YOUR ASSIGNMENT » Your answer is a copy of every line in the records where "bare" appears.

(Stored entries)
----------------

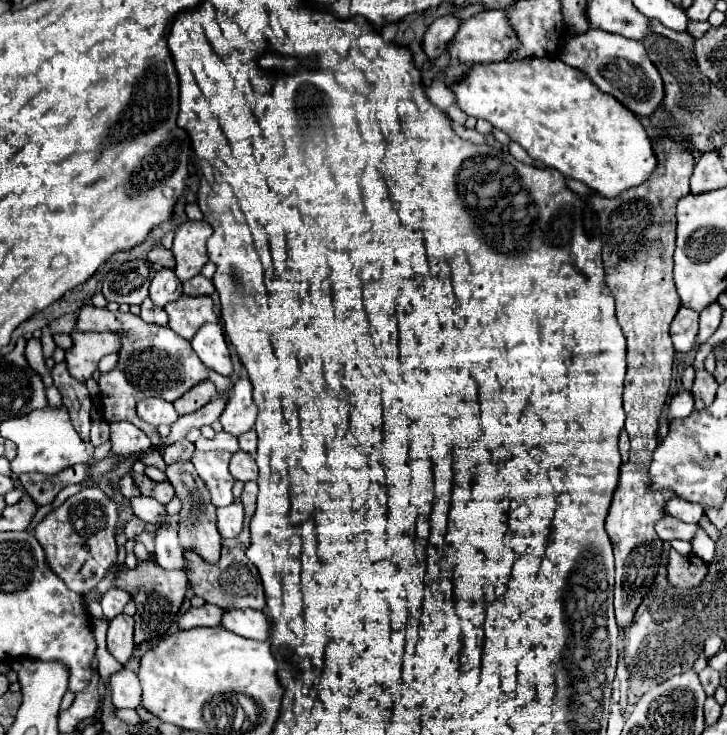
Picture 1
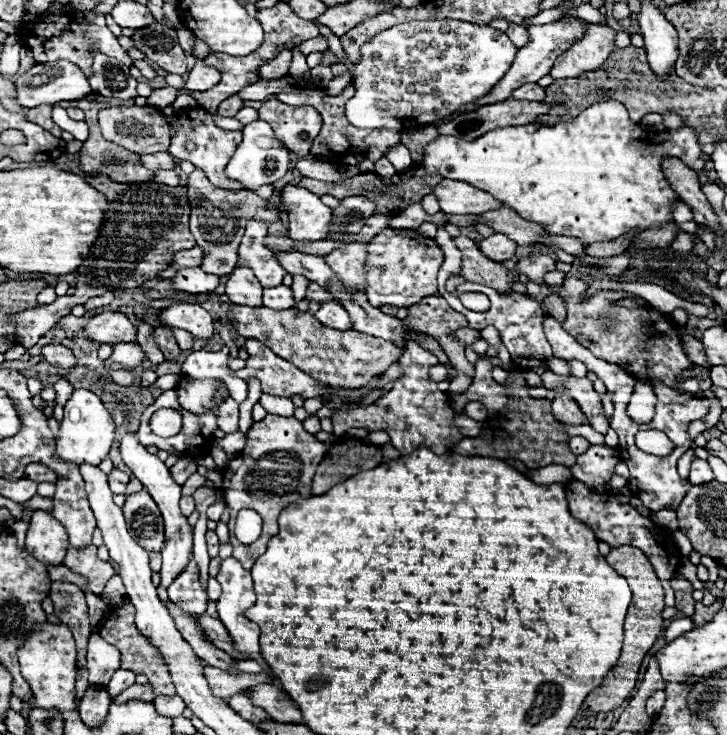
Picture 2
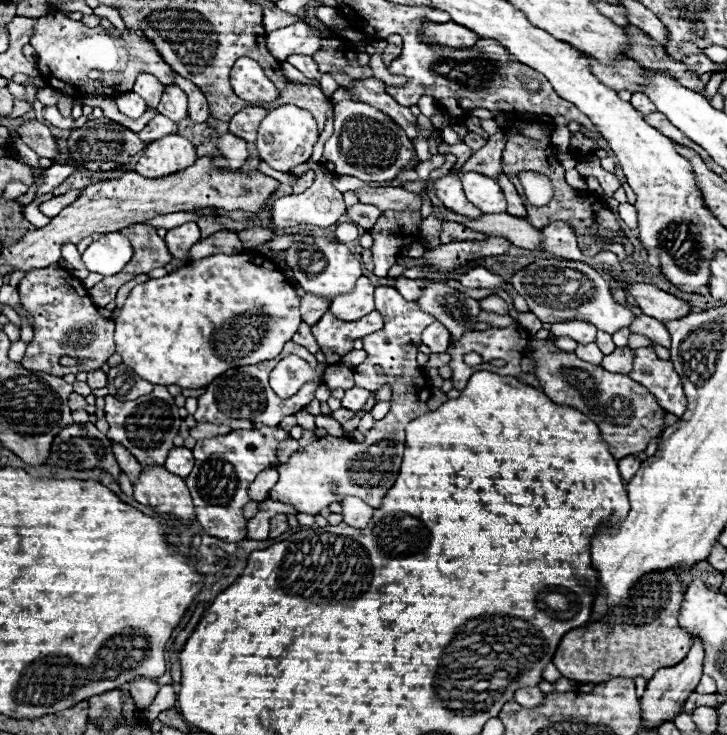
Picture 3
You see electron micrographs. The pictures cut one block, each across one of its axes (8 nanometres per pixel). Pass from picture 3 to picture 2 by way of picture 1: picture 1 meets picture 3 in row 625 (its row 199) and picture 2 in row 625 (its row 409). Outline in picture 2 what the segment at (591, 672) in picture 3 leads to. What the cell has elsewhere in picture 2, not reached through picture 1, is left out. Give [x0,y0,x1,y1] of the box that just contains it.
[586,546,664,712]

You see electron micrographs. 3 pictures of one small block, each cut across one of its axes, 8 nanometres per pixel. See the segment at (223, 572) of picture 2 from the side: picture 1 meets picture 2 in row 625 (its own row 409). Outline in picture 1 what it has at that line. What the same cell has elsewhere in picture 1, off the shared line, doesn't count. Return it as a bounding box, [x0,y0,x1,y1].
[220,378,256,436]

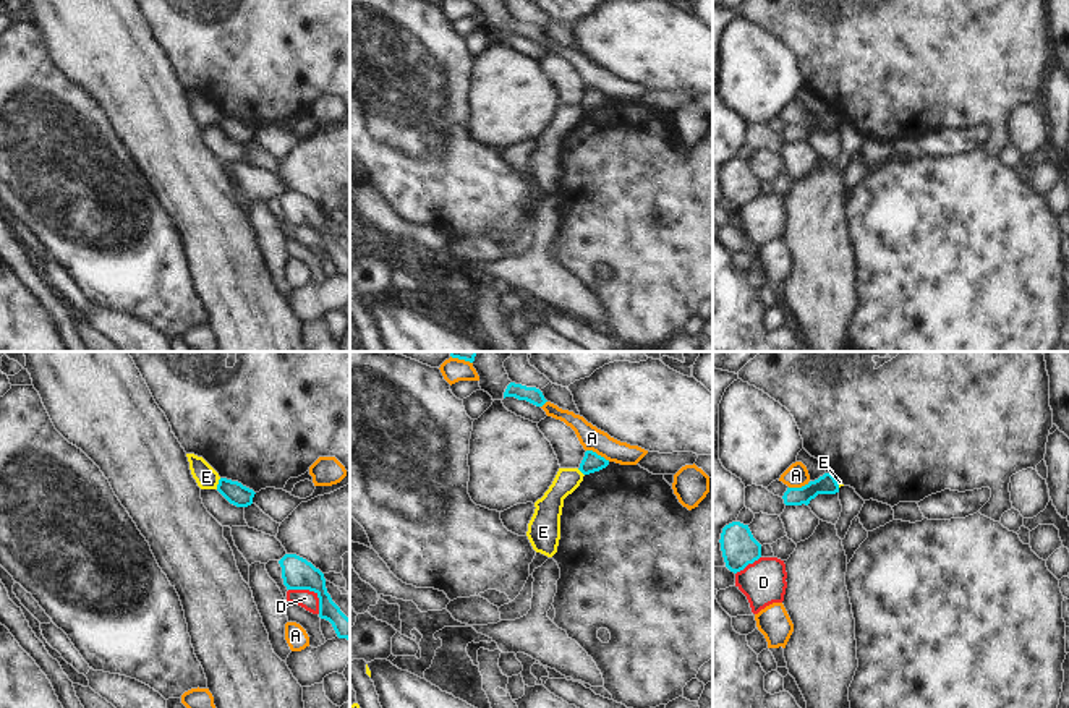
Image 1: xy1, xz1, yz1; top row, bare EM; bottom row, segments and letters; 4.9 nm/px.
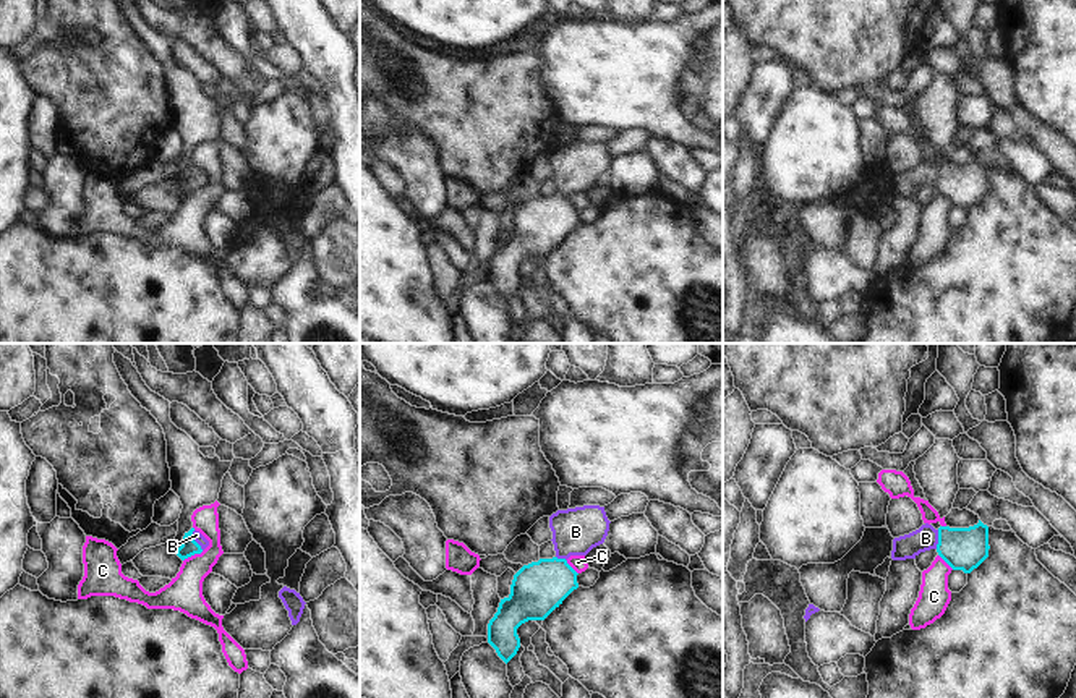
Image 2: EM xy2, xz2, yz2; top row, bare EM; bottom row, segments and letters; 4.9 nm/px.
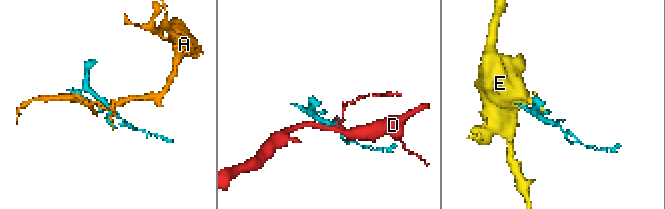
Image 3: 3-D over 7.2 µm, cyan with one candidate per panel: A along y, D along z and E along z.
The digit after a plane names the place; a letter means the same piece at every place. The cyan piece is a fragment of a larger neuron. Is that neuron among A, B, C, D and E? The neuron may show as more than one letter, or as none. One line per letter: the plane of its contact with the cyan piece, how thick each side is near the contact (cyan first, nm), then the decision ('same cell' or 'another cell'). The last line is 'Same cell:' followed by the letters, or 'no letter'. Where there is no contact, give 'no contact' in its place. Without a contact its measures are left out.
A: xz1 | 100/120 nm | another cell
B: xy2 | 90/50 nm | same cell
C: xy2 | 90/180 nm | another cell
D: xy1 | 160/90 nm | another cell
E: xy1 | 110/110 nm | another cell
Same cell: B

----------------

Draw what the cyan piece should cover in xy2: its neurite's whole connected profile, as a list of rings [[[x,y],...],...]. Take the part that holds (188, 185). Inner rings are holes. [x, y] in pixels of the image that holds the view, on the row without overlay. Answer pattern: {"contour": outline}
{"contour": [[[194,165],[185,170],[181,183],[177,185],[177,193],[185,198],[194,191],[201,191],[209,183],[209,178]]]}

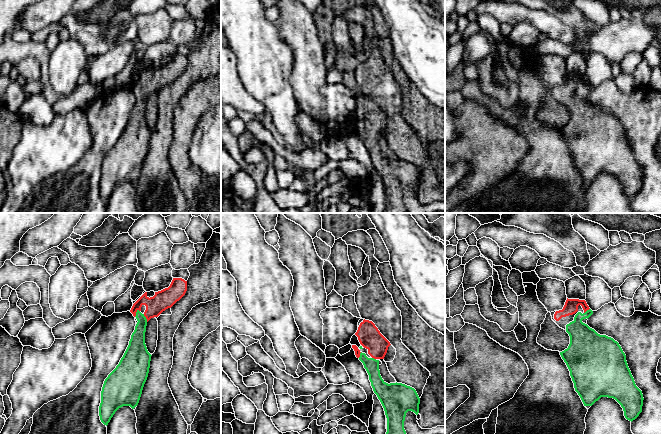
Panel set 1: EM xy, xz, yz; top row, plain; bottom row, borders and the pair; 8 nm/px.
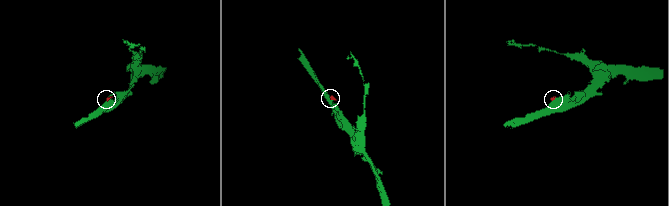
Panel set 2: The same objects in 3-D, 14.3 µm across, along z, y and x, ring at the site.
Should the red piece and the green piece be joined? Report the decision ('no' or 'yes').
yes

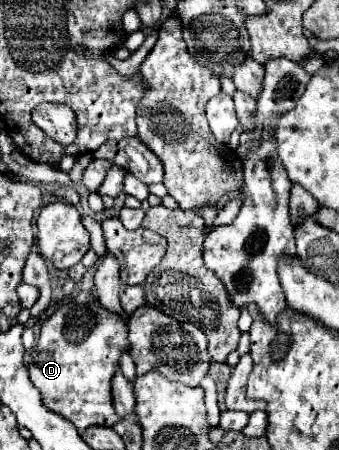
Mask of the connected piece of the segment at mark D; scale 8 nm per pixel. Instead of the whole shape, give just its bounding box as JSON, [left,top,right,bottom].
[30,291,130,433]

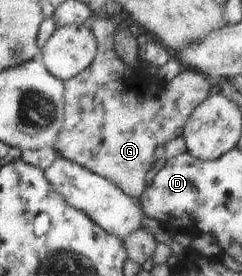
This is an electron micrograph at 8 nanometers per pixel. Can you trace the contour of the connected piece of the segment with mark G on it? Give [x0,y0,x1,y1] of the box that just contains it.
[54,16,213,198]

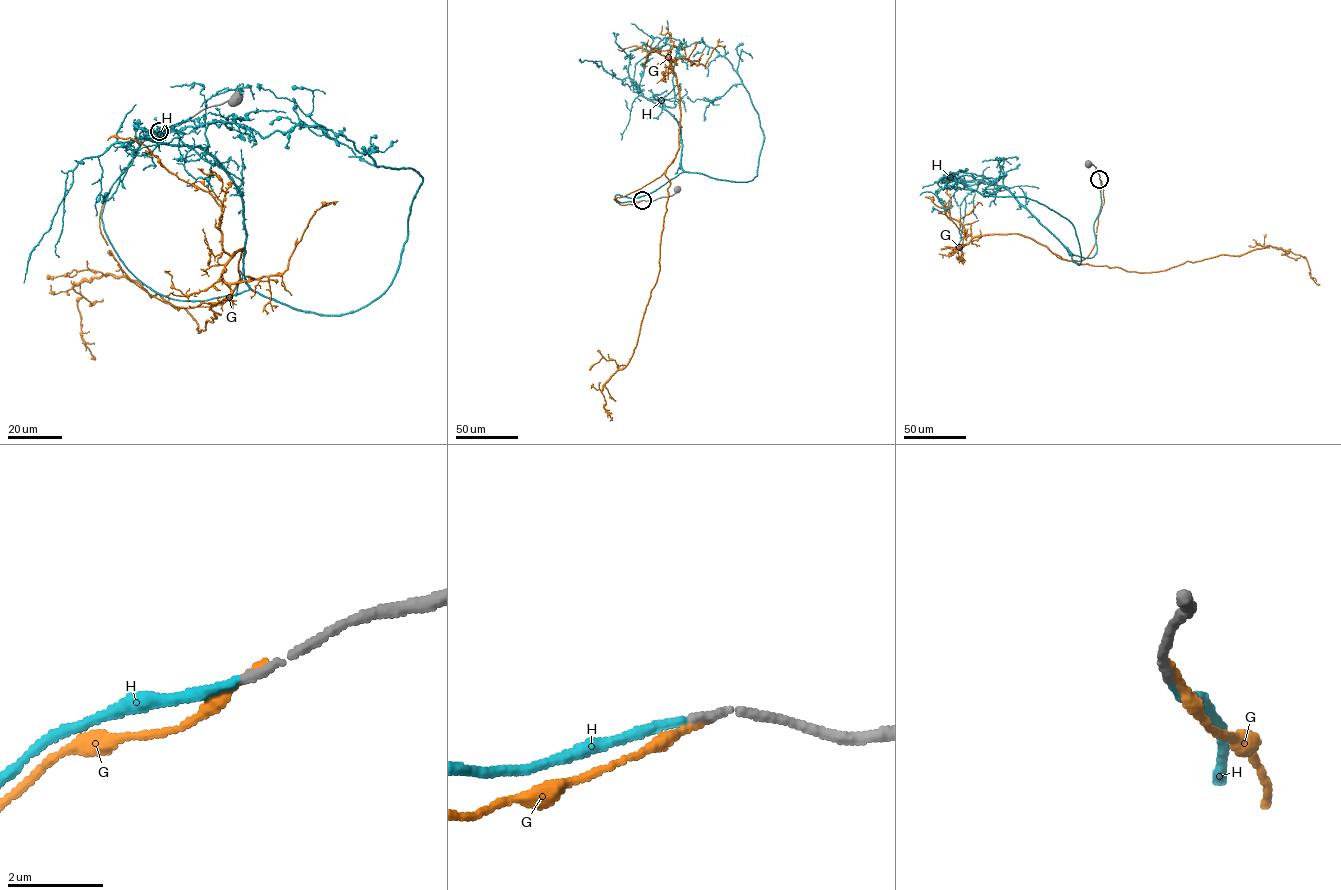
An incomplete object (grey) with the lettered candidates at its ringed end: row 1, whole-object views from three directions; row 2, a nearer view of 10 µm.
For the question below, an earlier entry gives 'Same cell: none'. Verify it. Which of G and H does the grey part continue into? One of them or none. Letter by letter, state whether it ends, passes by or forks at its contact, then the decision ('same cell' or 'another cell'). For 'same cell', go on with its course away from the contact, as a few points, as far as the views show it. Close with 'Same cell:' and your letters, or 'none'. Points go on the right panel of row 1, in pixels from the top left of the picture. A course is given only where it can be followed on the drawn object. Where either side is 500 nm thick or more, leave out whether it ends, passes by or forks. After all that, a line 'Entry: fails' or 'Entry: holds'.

----------------

SOLUTION BELOW »
Image 1: xy1, xz1, yz1; top row, bare EM; bottom row, segments and letters; 4.9 nm/px.
Image 2: EM xy2, xz2, yz2; top row, bare EM; bottom row, segments and letters; 4.9 nm/px.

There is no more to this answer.